### What to do
Restate, exactly as written, the entries below from the line that holds "das Abteil zu greifen." through the line that holds "业棒球大联盟）等热门内容。此外，Pe". Pictures are not part of the copy.
[[ Exercise input open ]]
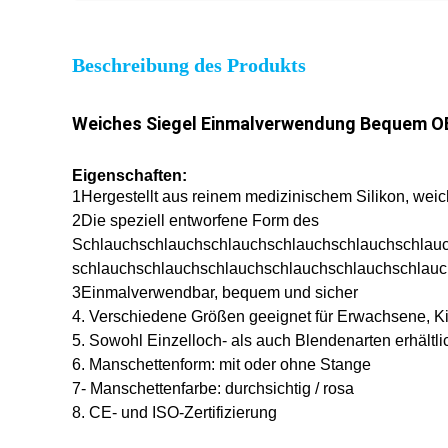
Beschreibung des Produkts
Weiches Siegel Einmalverwendung Bequem OE
Eigenschaften:
1Hergestellt aus reinem medizinischem Silikon, weic
2Die speziell entworfene Form des
Schlauchschlauchschlauchschlauchschlauchschlau
schlauchschlauchschlauchschlauchschlauchschlau
3Einmalverwendbar, bequem und sicher
4. Verschiedene Größen geeignet für Erwachsene, K
5. Sowohl Einzelloch- als auch Blendenarten erhältli
6. Manschettenform: mit oder ohne Stange
7- Manschettenfarbe: durchsichtig / rosa
8. CE- und ISO-Zertifizierung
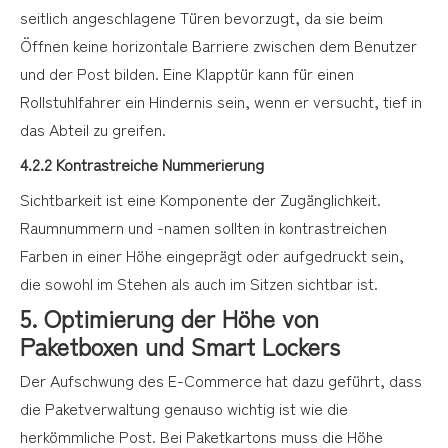
seitlich angeschlagene Türen bevorzugt, da sie beim
Öffnen keine horizontale Barriere zwischen dem Benutzer
und der Post bilden. Eine Klapptür kann für einen
Rollstuhlfahrer ein Hindernis sein, wenn er versucht, tief in
das Abteil zu greifen.
4.2.2 Kontrastreiche Nummerierung
Sichtbarkeit ist eine Komponente der Zugänglichkeit.
Raumnummern und -namen sollten in kontrastreichen
Farben in einer Höhe eingeprägt oder aufgedruckt sein,
die sowohl im Stehen als auch im Sitzen sichtbar ist.
5. Optimierung der Höhe von
Paketboxen und Smart Lockers
Der Aufschwung des E-Commerce hat dazu geführt, dass
die Paketverwaltung genauso wichtig ist wie die
herkömmliche Post. Bei Paketkartons muss die Höhe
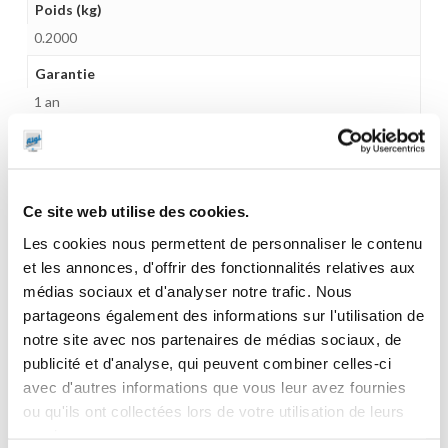
Poids (kg)
0.2000
Garantie
1 an
Gencode
3284660404119
Ce site web utilise des cookies.
Les cookies nous permettent de personnaliser le contenu
et les annonces, d'offrir des fonctionnalités relatives aux
CES PRODUITS PEUVENT VOUS
médias sociaux et d'analyser notre trafic. Nous
INTERESSER
partageons également des informations sur l'utilisation de
notre site avec nos partenaires de médias sociaux, de
publicité et d'analyse, qui peuvent combiner celles-ci
avec d'autres informations que vous leur avez fournies
ou qu'ils ont collectées lors de votre utilisation de leurs
services.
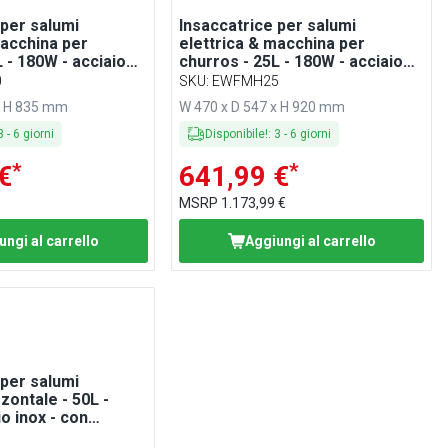
 per salumi
Insaccatrice per salumi
macchina per
elettrica & macchina per
 - 180W - acciaio
churros - 25L - 180W - acciaio
omando a pedale & 4
inox - con comando a pedale & 4
0
SKU
:
EWFMH25
atori & 3 inserti
imbuti insaccatori & 3 inserti
x H 835 mm
W 470 x D 547 x H 920 mm
per churros
3
-
6
giorni
Disponibile!
:
3
-
6
giorni
*
*
€
641,99 €
MSRP
1.173,99 €
ungi al carrello
Aggiungi al carrello
 per salumi
zzontale - 50L -
o inox - con
dale & 3 imbuti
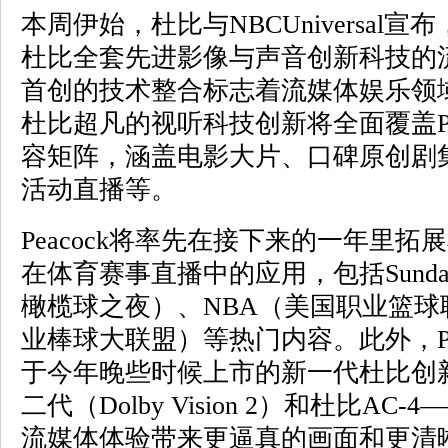
本周伊始，杜比与NBCUniversal宣布
杜比全套先进影像与声音创新科技的
首创的技术整合标志着流媒体娱乐领
杜比超凡的视听科技创新将全面覆盖Pe
容矩阵，涵盖电影大片、口碑原创剧
活动直播等。
Peacock将率先在接下来的一年里
在体育赛事直播中的应用，包括Sunday Ni
橄榄球之夜）、NBA（美国职业篮球
业棒球大联盟）等热门内容。此外，Pe
于今年晚些时候上市的新一代杜比创
二代（Dolby Vision 2）和杜比A
流媒体体验带来更逼真的画面和更清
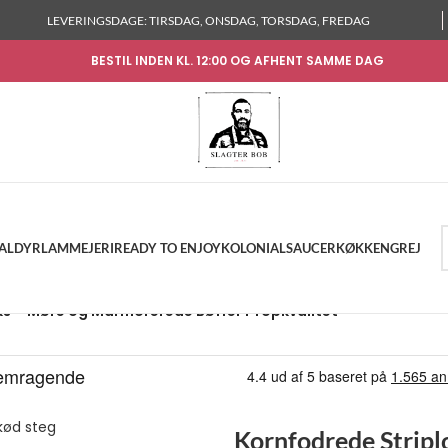
LEVERINGSDAGE: TIRSDAG, ONSDAG, TORSDAG, FREDAG
BESTIL INDEN KL. 12:00 OG AFHENT SAMME DAG
KALDYR
LAM
MEJERI
READY TO ENJOY
KOLONIAL
SAUCER
KØKKENGREJ
ks – Møre og Marmorerede Bøffer i Topkvalitet
Kornfodrede Stripl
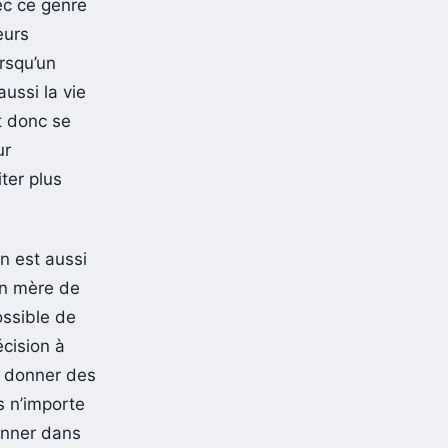
ec ce genre
eurs
rsqu’un
aussi la vie
et donc se
ur
ter plus
on est aussi
on mère de
ossible de
écision à
e donner des
s n’importe
sonner dans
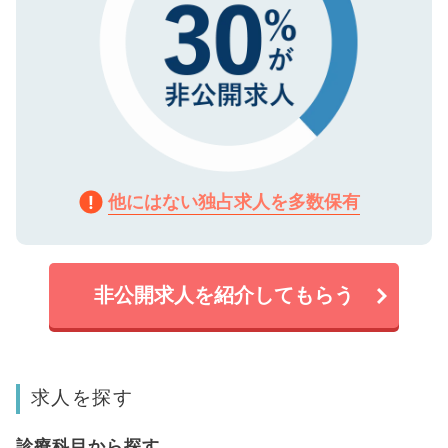
他にはない独占求人を多数保有
非公開求人を紹介してもらう
求人を探す
診療科目から探す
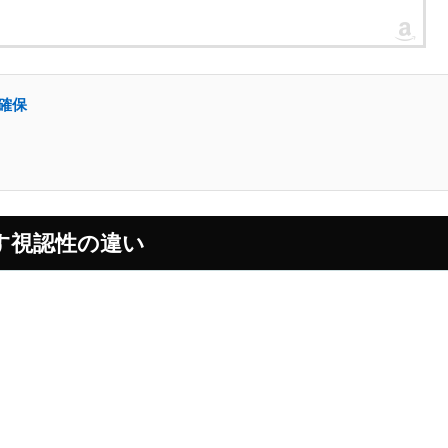
さ確保
す視認性の違い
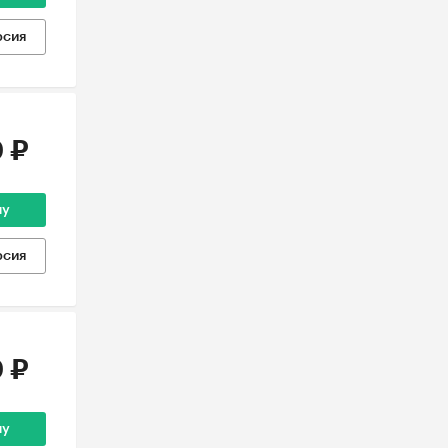
рсия
 ₽
ну
рсия
 ₽
ну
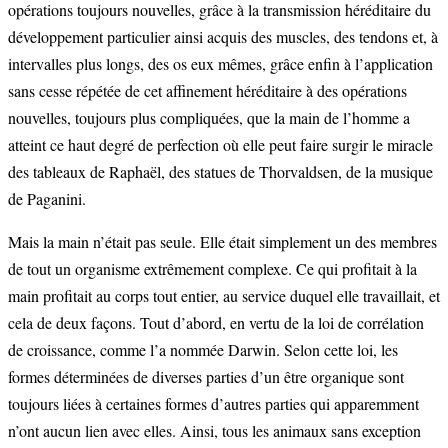
opérations toujours nouvelles, grâce à la transmission héréditaire du
développement particulier ainsi acquis des muscles, des tendons et, à
intervalles plus longs, des os eux mêmes, grâce enfin à l’application
sans cesse répétée de cet affinement héréditaire à des opérations
nouvelles, toujours plus compliquées, que la main de l’homme a
atteint ce haut degré de perfection où elle peut faire surgir le miracle
des tableaux de Raphaël, des statues de Thorvaldsen, de la musique
de Paganini.
Mais la main n’était pas seule. Elle était simplement un des membres
de tout un organisme extrêmement complexe. Ce qui profitait à la
main profitait au corps tout entier, au service duquel elle travaillait, et
cela de deux façons. Tout d’abord, en vertu de la loi de corrélation
de croissance, comme l’a nommée Darwin. Selon cette loi, les
formes déterminées de diverses parties d’un être organique sont
toujours liées à certaines formes d’autres parties qui apparemment
n’ont aucun lien avec elles. Ainsi, tous les animaux sans exception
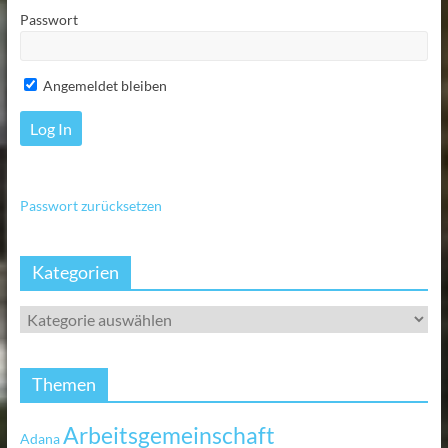
Passwort
Angemeldet bleiben
Passwort zurücksetzen
Kategorien
Themen
Arbeitsgemeinschaft
Adana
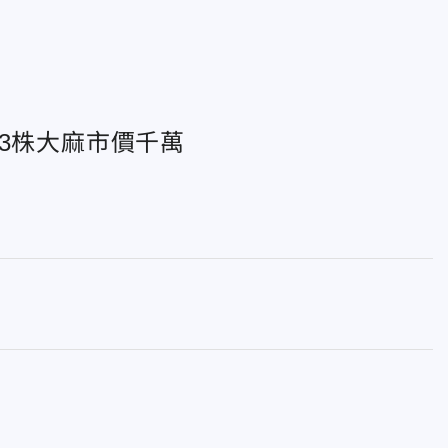
3株大麻市價千萬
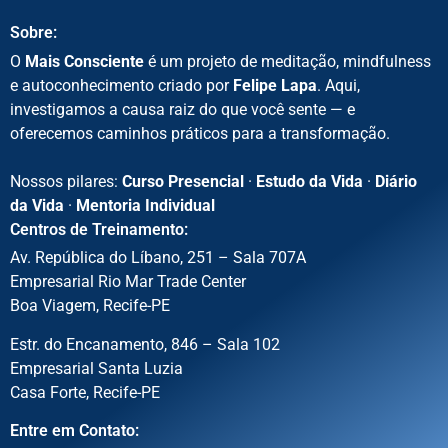
Sobre:
O
Mais Consciente
é um projeto de meditação, mindfulness
e autoconhecimento criado por
Felipe Lapa
. Aqui,
investigamos a causa raiz do que você sente — e
oferecemos caminhos práticos para a transformação.
Nossos pilares:
Curso Presencial
·
Estudo da Vida
·
Diário
da Vida
·
Mentoria Individual
Centros de Treinamento:
Av. República do Líbano, 251 – Sala 707A
Empresarial Rio Mar Trade Center
Boa Viagem, Recife-PE
Estr. do Encanamento, 846 – Sala 102
Empresarial Santa Luzia
Casa Forte, Recife-PE
Entre em Contato:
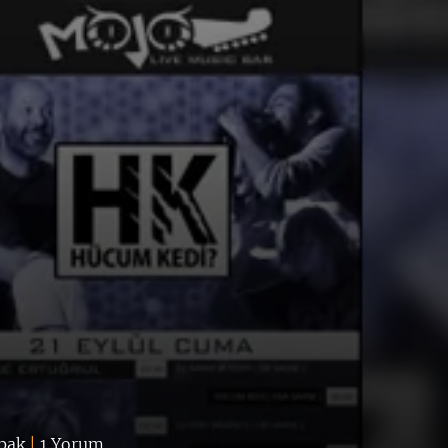
pak
|
1 Yorum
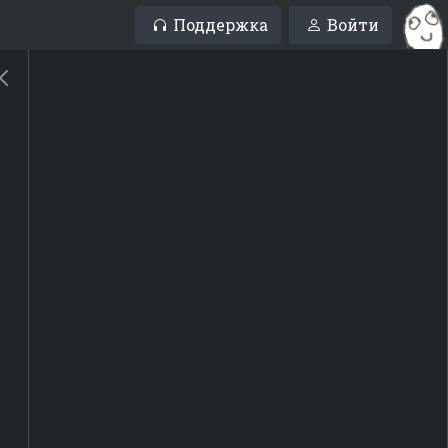
Поддержка
Войти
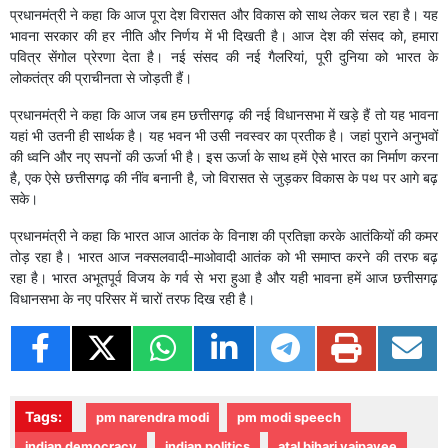
प्रधानमंत्री ने कहा कि आज पूरा देश विरासत और विकास को साथ लेकर चल रहा है। यह
भावना सरकार की हर नीति और निर्णय में भी दिखती है। आज देश की संसद को, हमारा
पवित्र सेंगोल प्रेरणा देता है। नई संसद की नई गैलरियां, पूरी दुनिया को भारत के
लोकतंत्र की प्राचीनता से जोड़ती हैं।
प्रधानमंत्री ने कहा कि आज जब हम छत्तीसगढ़ की नई विधानसभा में खड़े हैं तो यह भावना
यहां भी उतनी ही सार्थक है। यह भवन भी उसी नवस्वर का प्रतीक है। जहां पुराने अनुभवों
की ध्वनि और नए सपनों की ऊर्जा भी है। इस ऊर्जा के साथ हमें ऐसे भारत का निर्माण करना
है, एक ऐसे छत्तीसगढ़ की नींव बनानी है, जो विरासत से जुड़कर विकास के पथ पर आगे बढ़
सके।
प्रधानमंत्री ने कहा कि भारत आज आतंक के विनाश की प्रतिज्ञा करके आतंकियों की कमर
तोड़ रहा है। भारत आज नक्सलवादी-माओवादी आतंक को भी समाप्त करने की तरफ बढ़
रहा है। भारत अभूतपूर्व विजय के गर्व से भरा हुआ है और यही भावना हमें आज छत्तीसगढ़
विधानसभा के नए परिसर में चारों तरफ दिख रही है।
Tags:
pm narendra modi
pm modi speech
indian democracy
indian politics
atal bihari vajpayee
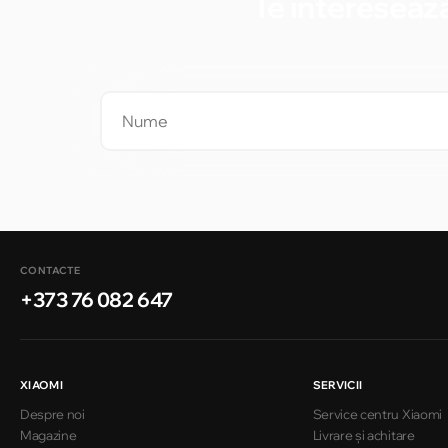
Te interesează
CONTACTE
+373 76 082 647
XIAOMI
SERVICII
Despre noi
Service centru Xiaomi
Magazine
Livrare și achitare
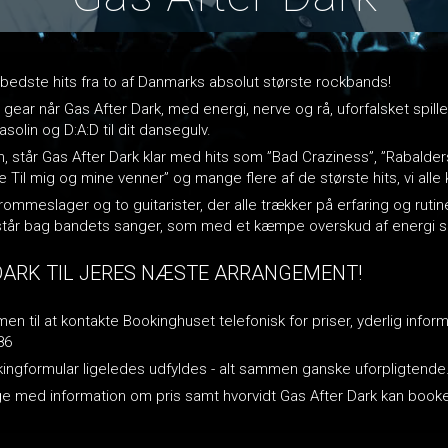
 bedste hits fra to af Danmarks absolut største rockbands!
e gear når Gas After Dark, med energi, nerve og rå, uforfalsket spil
olin og D:A:D til dit dansegulv.
står Gas After Dark klar med hits som ”Bad Craziness”, ”Rabalder
Til mig og mine venner” og mange flere af de største hits, vi alle
trommeslager og to guitarister, der alle trækker på erfaring og rut
, står bag bandets sanger, som med et kæmpe overskud af energi sp
DARK TIL JERES NÆSTE ARRANGEMENT!
n til at kontakte Bookinghuset telefonisk for priser, yderlig inform
86
okingformular ligeledes udfyldes - alt sammen ganske uforpligtende
bage med information om pris samt hvorvidt Gas After Dark kan bo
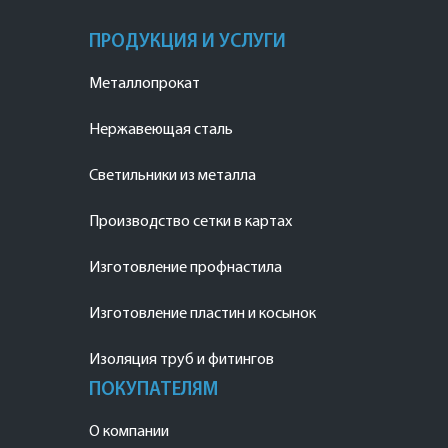
ПРОДУКЦИЯ И УСЛУГИ
Металлопрокат
Нержавеющая сталь
Светильники из металла
Производство сетки в картах
Изготовление профнастила
Изготовление пластин и косынок
Изоляция труб и фитингов
ПОКУПАТЕЛЯМ
О компании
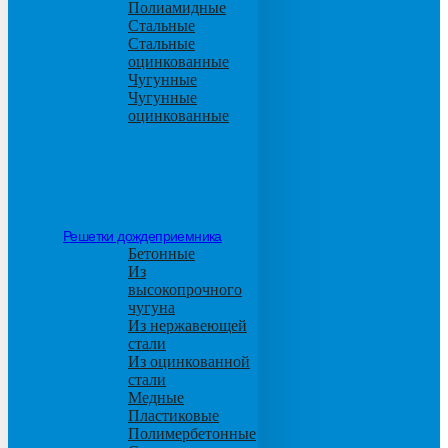
Полиамидные
Стальные
Стальные
оцинкованные
Чугунные
Чугунные
оцинкованные
Решетки дождеприемника
Бетонные
Из
высокопрочного
чугуна
Из нержавеющей
стали
Из оцинкованной
стали
Медные
Пластиковые
Полимербетонные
[[ Exercise input closed ]]
### Your response
das Abteil zu greifen.
4.2.2 Kontrastreiche Nummerierung
Sichtbarkeit ist eine Komponente der Zugänglichkeit.
Raumnummern und -namen sollten in kontrastreichen
Farben in einer Höhe eingeprägt oder aufgedruckt sein,
die sowohl im Stehen als auch im Sitzen sichtbar ist.
5. Optimierung der Höhe von
Paketboxen und Smart Lockers
Der Aufschwung des E-Commerce hat dazu geführt, dass
die Paketverwaltung genauso wichtig ist wie die
herkömmliche Post. Bei Paketkartons muss die Höhe
Poids (kg)
0.2000
Garantie
1 an
Gencode
3284660404119
Ce site web utilise des cookies.
Les cookies nous permettent de personnaliser le contenu
et les annonces, d'offrir des fonctionnalités relatives aux
CES PRODUITS PEUVENT VOUS
médias sociaux et d'analyser notre trafic. Nous
INTERESSER
partageons également des informations sur l'utilisation de
notre site avec nos partenaires de médias sociaux, de
publicité et d'analyse, qui peuvent combiner celles-ci
avec d'autres informations que vous leur avez fournies
ou qu'ils ont collectées lors de votre utilisation de leurs
services.
 per salumi
Insaccatrice per salumi
macchina per
elettrica & macchina per
 - 180W - acciaio
churros - 25L - 180W - acciaio
omando a pedale & 4
inox - con comando a pedale & 4
0
SKU
:
EWFMH25
atori & 3 inserti
imbuti insaccatori & 3 inserti
x H 835 mm
W 470 x D 547 x H 920 mm
per churros
3
-
6
giorni
Disponibile!
:
3
-
6
giorni
*
*
€
641,99 €
MSRP
1.173,99 €
ungi al carrello
Aggiungi al carrello
 per salumi
zzontale - 50L -
o inox - con
dale & 3 imbuti
本周伊始，杜比与NBCUniversal宣布
杜比全套先进影像与声音创新科技的
首创的技术整合标志着流媒体娱乐领
杜比超凡的视听科技创新将全面覆盖Pe
容矩阵，涵盖电影大片、口碑原创剧
活动直播等。
Peacock将率先在接下来的一年里
在体育赛事直播中的应用，包括Sunday Ni
橄榄球之夜）、NBA（美国职业篮球
业棒球大联盟）等热门内容。此外，Pe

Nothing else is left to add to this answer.